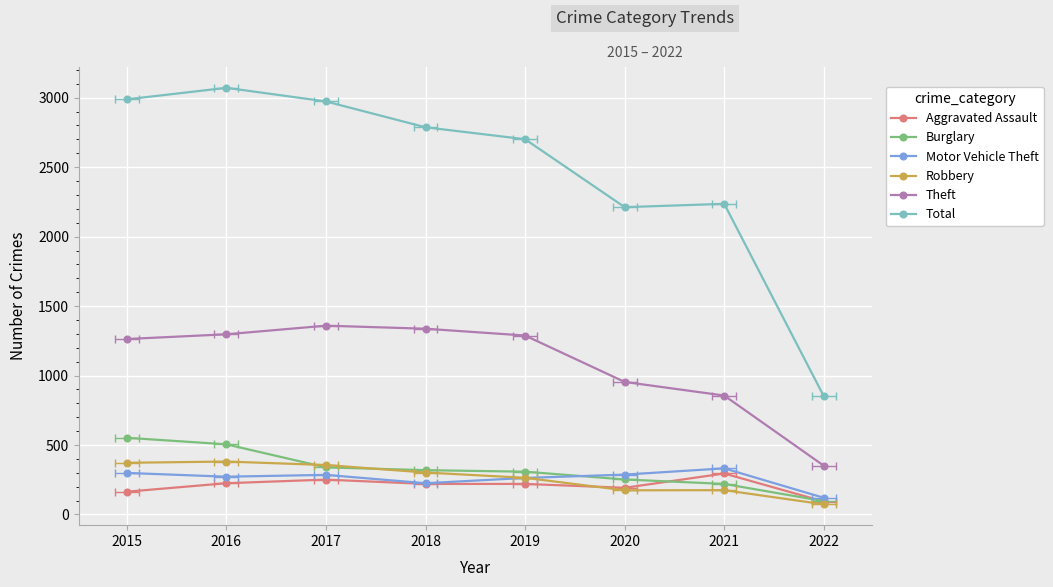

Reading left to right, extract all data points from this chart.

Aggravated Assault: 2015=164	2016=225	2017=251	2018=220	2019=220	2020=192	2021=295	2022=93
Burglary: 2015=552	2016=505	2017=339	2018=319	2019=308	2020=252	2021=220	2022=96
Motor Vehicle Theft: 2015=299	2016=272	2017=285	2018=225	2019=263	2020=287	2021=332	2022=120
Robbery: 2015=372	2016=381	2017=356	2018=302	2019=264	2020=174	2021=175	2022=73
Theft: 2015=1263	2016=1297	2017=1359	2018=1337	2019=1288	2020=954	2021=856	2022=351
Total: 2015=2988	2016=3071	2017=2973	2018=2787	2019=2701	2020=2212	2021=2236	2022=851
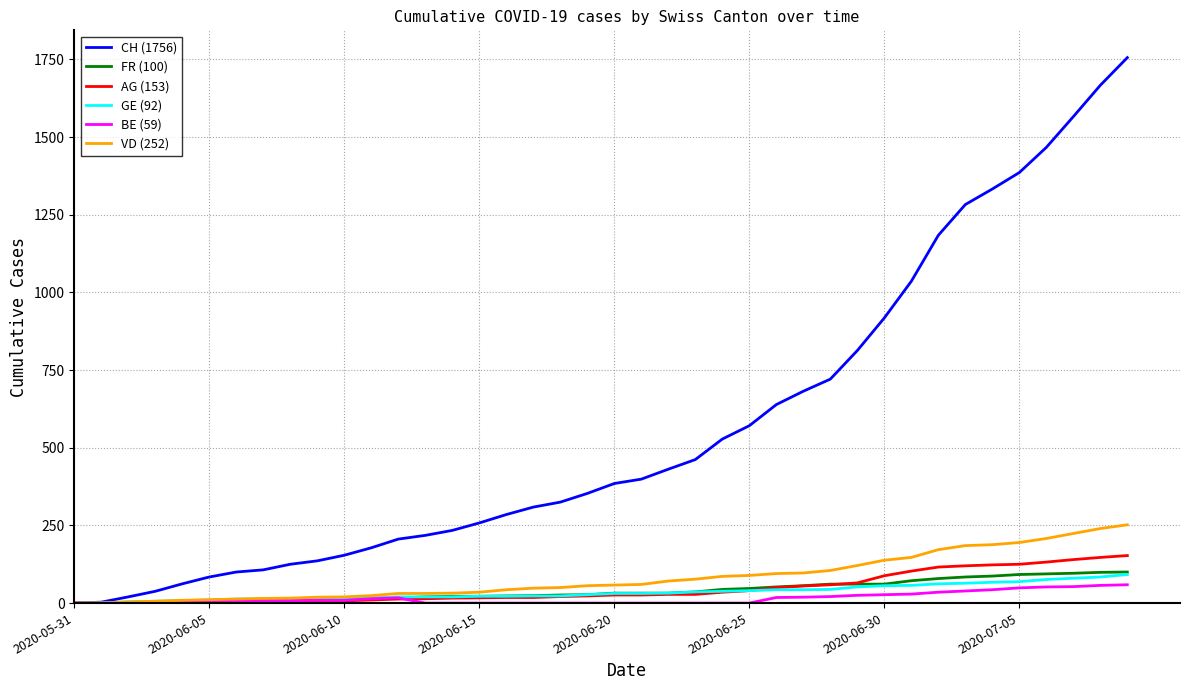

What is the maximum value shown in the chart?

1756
· · · · ·
Exercise requirements:
Report each line of the material above that contains the word "chart", treating uppercase and lowercase letters as different.

Response to this task:
Reading left to right, extract all data points from this chart.
What is the maximum value shown in the chart?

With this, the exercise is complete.